◆ Arbeitsauftrag:
Gib den Quellenauszug von „Als er Elfriede“ bis einschließlich „musikalisch geschaffen hat.“ erneut wieder und benenne dabei „Stirnrunzeln“ in „Kopfschütteln“ um.

◆ Quellenauszug:
┄┄┄┄┄┄┄┄┄┄
An sechs Terminen zeigte die Ruhrtriennale 2017 Philippe Manourys Musiktheaterwerk Kein Licht, ehe es in Straßburg und am Kroatischen Nationaltheater in Zagreb sowie am Grand Théâtre de Luxembourg zu erleben war. Im Vorfeld der Uraufführung sprach die Musikjournalistin Hannah Schmidt mit dem Komponisten über die Produktion, die sie auch in anderen Beiträgen journalistisch begleitet hat – ihr umfangreiches und äußerst lesenswertes Dossier zu Kein Licht mit Interviews, Hintergrundberichten und einer Fotostrecke ist auf der Website terzwerk.de zugänglich. Wir veröffentlichen den Artikel zu ihrem Gespräch mit Philippe Manoury mit freundlicher Genehmigung der Autorin.
Als er Elfriede Jelineks Text zum ersten Mal las, reagierte Philippe Manoury mit einem Stirnrunzeln, überrascht über diesen „obskuren Text“, wie er selbst sagt. Der für ihn ins Französische übersetzte Text wirkte auf ihn kompliziert und schleierhaft, „und zuerst dachte ich, es ist schier unmöglich, diesem Text, in dem nur geredet, geredet, geredet, eigentlich monologisiert wird, eine dramatische Struktur zu geben.“ Erst im zweiten Anlauf gelang es ihm, erste Ideen für seine Komposition zu entwickeln – und die ist weit von dem entfernt, was Manoury bis dato musikalisch geschaffen hat.
┄┄┄┄┄┄┄┄┄┄
◆ Datenauszüge:

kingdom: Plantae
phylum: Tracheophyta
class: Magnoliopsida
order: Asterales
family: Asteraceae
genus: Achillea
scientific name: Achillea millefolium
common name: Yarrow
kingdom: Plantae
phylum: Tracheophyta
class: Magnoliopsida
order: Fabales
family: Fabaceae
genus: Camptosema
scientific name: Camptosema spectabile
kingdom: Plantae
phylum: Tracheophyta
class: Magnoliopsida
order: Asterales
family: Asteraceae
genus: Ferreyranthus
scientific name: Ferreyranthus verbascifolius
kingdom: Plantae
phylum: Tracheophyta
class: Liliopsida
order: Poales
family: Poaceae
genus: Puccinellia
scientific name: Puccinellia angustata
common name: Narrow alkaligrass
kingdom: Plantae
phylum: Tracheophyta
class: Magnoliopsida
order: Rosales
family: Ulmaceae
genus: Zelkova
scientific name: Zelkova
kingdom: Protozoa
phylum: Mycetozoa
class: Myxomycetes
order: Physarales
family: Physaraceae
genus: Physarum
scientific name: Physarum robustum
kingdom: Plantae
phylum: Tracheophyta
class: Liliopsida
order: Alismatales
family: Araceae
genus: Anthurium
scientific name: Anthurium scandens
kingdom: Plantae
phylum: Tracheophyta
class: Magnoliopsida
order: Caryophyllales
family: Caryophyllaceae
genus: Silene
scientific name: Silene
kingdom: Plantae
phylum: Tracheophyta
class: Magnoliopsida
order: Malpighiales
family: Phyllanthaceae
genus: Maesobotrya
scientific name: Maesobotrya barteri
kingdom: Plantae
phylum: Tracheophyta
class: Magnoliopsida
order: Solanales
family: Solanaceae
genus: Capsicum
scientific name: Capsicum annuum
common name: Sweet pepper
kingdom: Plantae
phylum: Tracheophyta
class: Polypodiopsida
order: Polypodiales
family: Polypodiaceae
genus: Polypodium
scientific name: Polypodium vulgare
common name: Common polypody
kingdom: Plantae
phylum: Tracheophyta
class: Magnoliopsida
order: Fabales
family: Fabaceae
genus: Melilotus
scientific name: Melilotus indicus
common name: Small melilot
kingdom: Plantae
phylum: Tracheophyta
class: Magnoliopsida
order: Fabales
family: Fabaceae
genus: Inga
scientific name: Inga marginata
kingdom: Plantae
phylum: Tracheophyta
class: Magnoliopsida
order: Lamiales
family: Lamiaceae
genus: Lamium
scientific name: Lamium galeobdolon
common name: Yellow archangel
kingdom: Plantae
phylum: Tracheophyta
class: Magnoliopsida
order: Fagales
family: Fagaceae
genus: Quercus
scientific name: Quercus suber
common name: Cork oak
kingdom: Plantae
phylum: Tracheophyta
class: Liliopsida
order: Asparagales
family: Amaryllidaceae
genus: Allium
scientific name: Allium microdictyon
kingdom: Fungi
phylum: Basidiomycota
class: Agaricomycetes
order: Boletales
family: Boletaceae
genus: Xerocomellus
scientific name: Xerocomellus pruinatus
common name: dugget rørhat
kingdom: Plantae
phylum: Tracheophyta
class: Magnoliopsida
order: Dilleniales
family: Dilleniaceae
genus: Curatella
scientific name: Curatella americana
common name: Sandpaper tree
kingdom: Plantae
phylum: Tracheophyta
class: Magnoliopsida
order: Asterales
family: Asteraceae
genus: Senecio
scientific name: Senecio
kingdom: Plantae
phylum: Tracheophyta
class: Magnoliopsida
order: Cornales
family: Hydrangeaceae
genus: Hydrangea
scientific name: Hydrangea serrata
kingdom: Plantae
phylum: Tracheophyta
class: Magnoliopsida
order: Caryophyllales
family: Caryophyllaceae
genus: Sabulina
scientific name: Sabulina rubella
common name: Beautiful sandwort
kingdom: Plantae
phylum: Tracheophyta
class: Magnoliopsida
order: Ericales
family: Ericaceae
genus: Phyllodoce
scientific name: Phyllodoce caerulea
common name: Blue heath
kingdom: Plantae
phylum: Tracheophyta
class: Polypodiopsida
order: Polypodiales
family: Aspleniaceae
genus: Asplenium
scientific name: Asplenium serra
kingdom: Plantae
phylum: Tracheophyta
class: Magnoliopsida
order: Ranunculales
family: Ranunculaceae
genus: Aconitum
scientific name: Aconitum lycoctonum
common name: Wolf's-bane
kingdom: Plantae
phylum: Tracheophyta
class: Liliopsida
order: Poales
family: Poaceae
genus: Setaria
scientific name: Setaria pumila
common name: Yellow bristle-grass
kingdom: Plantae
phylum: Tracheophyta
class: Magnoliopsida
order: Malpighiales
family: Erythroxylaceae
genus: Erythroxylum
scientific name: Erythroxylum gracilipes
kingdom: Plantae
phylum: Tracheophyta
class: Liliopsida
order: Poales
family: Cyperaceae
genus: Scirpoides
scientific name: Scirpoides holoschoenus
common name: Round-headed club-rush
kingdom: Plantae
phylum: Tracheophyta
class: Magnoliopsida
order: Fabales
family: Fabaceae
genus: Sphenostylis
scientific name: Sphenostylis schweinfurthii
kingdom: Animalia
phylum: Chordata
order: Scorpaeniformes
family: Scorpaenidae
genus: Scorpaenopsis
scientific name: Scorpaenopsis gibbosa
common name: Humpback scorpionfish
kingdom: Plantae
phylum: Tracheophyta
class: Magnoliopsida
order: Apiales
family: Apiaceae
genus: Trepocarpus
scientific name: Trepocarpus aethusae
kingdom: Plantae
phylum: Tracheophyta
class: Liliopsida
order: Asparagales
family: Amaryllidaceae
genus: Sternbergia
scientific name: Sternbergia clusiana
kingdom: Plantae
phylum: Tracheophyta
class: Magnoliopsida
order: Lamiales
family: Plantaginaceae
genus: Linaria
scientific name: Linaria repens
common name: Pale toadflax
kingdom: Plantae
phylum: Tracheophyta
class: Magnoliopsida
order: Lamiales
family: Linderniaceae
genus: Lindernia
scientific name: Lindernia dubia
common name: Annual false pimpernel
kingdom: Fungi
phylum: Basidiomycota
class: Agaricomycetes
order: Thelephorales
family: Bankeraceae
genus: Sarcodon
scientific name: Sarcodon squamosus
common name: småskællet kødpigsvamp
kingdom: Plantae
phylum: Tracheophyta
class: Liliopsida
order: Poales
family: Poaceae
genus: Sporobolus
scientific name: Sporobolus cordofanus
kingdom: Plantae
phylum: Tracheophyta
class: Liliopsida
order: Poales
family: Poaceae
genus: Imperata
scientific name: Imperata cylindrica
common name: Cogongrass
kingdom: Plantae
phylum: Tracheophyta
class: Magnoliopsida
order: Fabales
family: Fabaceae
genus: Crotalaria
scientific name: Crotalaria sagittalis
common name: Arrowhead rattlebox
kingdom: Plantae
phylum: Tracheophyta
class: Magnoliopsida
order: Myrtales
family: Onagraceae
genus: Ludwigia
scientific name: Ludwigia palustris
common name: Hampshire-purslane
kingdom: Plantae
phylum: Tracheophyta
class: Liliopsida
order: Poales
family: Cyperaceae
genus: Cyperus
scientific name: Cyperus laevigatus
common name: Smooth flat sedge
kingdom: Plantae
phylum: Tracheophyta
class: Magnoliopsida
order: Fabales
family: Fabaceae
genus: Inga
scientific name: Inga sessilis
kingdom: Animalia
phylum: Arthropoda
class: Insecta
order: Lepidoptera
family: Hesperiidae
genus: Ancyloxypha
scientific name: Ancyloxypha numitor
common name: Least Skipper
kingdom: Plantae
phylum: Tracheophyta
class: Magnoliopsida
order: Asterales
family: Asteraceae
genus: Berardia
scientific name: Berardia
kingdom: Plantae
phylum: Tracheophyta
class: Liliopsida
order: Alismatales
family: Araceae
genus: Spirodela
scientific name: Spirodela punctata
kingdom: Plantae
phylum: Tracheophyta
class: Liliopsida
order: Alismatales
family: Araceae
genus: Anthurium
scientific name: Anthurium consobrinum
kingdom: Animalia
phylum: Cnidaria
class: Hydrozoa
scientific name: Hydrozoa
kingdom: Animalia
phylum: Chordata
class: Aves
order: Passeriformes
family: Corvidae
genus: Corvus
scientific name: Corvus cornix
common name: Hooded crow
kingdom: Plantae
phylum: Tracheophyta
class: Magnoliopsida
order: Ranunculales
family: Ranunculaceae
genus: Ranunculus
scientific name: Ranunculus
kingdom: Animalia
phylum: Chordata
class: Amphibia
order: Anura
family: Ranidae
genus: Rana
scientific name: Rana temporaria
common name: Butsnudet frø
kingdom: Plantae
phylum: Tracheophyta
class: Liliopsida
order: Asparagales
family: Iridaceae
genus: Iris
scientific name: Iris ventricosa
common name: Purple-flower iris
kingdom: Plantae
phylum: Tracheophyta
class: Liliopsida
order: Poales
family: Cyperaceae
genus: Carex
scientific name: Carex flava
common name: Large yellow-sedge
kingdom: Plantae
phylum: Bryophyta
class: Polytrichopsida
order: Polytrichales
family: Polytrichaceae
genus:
┄┄┄┄┄┄┄┄┄┄
◆ Ergebnis:
Als er Elfriede Jelineks Text zum ersten Mal las, reagierte Philippe Manoury mit einem Kopfschütteln, überrascht über diesen „obskuren Text“, wie er selbst sagt. Der für ihn ins Französische übersetzte Text wirkte auf ihn kompliziert und schleierhaft, „und zuerst dachte ich, es ist schier unmöglich, diesem Text, in dem nur geredet, geredet, geredet, eigentlich monologisiert wird, eine dramatische Struktur zu geben.“ Erst im zweiten Anlauf gelang es ihm, erste Ideen für seine Komposition zu entwickeln – und die ist weit von dem entfernt, was Manoury bis dato musikalisch geschaffen hat.